What you have to do: Find all lines below containing the string "from" and return them.

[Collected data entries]
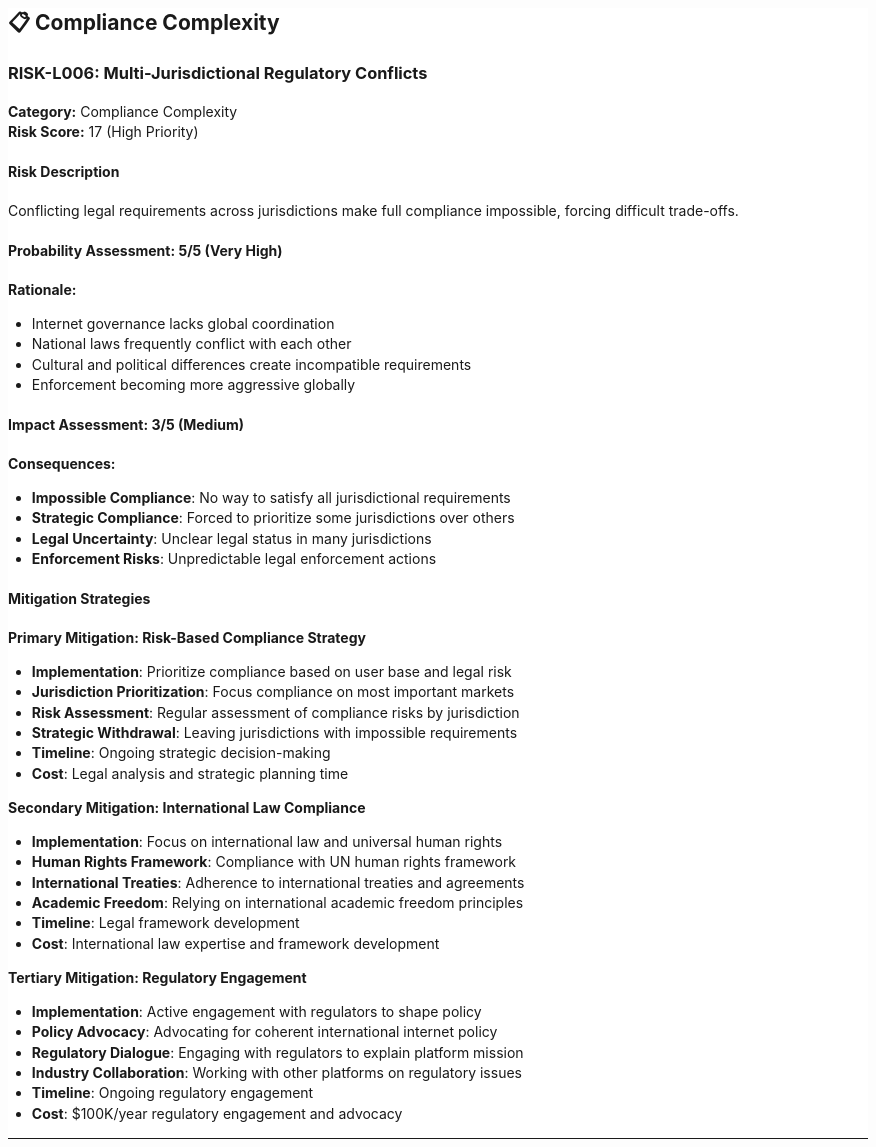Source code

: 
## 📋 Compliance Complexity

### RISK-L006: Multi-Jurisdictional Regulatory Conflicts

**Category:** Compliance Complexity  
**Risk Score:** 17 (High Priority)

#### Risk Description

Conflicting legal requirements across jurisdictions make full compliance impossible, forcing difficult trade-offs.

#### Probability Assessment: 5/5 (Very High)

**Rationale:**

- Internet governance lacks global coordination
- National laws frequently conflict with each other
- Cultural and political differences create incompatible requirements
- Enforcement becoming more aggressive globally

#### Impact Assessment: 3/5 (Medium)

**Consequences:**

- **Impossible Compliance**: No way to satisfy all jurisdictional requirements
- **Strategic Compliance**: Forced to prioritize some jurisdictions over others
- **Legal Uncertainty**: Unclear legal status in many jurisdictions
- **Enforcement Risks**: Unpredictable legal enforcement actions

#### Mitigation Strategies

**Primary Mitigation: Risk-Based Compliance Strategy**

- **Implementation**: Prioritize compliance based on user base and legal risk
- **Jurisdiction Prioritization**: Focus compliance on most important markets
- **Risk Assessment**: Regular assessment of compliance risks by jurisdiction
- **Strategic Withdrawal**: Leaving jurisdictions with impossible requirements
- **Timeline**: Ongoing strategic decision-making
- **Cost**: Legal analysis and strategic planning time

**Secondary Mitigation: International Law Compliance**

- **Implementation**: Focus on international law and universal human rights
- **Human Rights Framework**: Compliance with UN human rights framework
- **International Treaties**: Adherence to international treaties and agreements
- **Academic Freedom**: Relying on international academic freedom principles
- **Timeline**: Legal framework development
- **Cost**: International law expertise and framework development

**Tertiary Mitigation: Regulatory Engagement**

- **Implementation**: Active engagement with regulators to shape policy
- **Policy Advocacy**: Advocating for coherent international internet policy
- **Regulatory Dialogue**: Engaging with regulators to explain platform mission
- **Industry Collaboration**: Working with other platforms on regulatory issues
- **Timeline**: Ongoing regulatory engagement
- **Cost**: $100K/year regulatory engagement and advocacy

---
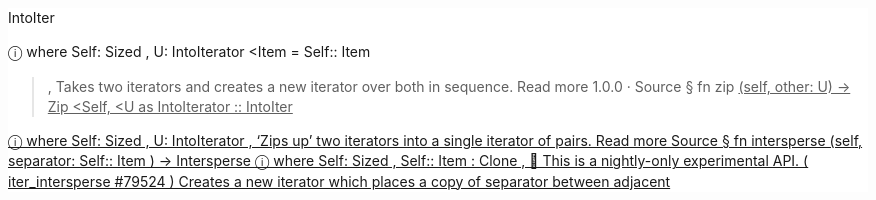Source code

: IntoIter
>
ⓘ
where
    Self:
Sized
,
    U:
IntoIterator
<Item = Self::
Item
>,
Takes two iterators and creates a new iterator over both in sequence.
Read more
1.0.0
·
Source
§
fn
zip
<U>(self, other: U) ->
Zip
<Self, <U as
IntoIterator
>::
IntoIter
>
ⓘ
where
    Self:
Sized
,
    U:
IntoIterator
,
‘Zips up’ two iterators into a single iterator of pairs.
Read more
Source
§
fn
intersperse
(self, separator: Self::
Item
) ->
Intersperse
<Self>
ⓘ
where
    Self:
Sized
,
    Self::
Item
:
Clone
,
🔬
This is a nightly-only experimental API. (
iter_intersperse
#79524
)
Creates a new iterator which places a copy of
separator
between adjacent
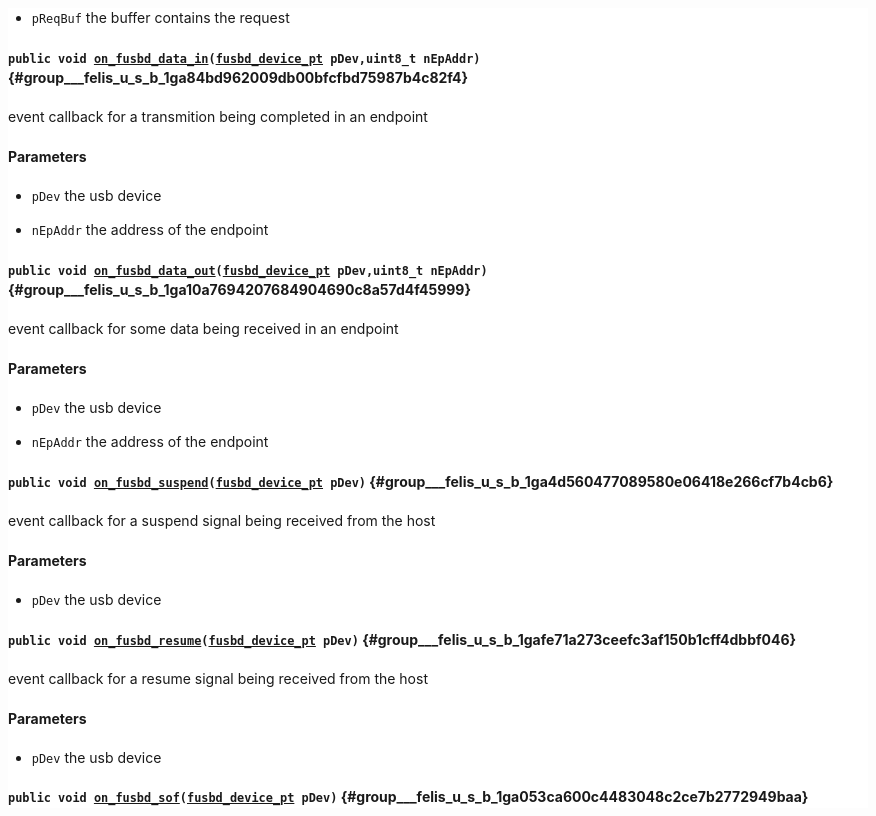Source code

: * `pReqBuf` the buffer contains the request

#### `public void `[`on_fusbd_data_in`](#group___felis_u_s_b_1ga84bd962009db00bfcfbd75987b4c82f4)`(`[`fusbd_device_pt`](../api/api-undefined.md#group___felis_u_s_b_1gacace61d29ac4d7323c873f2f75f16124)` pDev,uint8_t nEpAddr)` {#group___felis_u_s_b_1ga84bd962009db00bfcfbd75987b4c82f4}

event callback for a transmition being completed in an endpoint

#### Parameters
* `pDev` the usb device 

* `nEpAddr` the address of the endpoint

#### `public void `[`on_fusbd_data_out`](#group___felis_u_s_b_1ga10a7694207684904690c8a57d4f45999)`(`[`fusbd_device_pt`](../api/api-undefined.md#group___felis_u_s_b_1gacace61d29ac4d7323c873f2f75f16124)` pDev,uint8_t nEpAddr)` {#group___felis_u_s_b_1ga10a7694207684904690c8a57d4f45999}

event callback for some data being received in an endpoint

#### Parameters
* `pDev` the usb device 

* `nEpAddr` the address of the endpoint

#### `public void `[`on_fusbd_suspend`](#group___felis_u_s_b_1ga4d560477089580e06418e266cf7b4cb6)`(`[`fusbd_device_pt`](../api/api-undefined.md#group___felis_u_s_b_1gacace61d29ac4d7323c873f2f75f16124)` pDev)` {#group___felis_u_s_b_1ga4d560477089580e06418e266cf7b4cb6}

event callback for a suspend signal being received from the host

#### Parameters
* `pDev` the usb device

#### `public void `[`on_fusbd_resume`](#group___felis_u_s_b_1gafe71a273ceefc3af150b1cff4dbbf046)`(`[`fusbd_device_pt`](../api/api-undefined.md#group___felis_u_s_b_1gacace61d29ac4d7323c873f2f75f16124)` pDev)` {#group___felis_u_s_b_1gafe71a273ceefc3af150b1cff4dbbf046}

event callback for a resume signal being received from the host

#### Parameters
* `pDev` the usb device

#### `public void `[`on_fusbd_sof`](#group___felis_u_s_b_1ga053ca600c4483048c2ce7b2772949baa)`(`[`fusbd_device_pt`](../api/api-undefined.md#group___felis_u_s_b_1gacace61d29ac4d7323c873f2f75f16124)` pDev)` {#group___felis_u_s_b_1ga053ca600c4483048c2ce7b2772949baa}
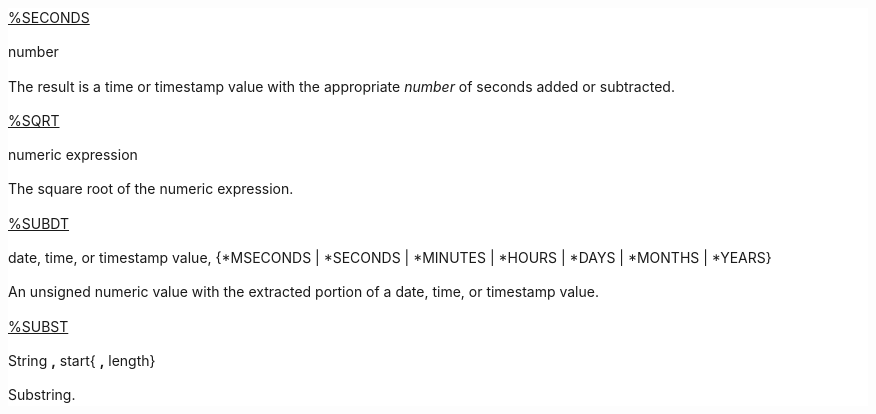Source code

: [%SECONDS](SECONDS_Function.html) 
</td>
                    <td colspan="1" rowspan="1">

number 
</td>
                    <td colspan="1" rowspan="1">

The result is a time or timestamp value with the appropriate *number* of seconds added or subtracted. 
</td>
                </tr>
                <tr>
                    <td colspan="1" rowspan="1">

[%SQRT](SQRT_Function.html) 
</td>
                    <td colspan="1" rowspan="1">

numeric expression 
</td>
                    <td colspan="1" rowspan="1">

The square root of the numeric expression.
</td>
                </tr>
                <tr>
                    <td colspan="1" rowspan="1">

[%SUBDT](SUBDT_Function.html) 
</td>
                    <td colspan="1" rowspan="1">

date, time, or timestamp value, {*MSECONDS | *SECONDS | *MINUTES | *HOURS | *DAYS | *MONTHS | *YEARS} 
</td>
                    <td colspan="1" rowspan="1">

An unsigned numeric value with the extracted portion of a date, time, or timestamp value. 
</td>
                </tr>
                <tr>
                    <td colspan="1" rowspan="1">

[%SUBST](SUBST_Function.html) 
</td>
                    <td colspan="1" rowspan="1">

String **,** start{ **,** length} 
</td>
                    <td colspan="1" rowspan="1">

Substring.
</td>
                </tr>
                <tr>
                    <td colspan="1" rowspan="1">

Written answer:
event callback for a suspend signal being received from the host
event callback for a resume signal being received from the host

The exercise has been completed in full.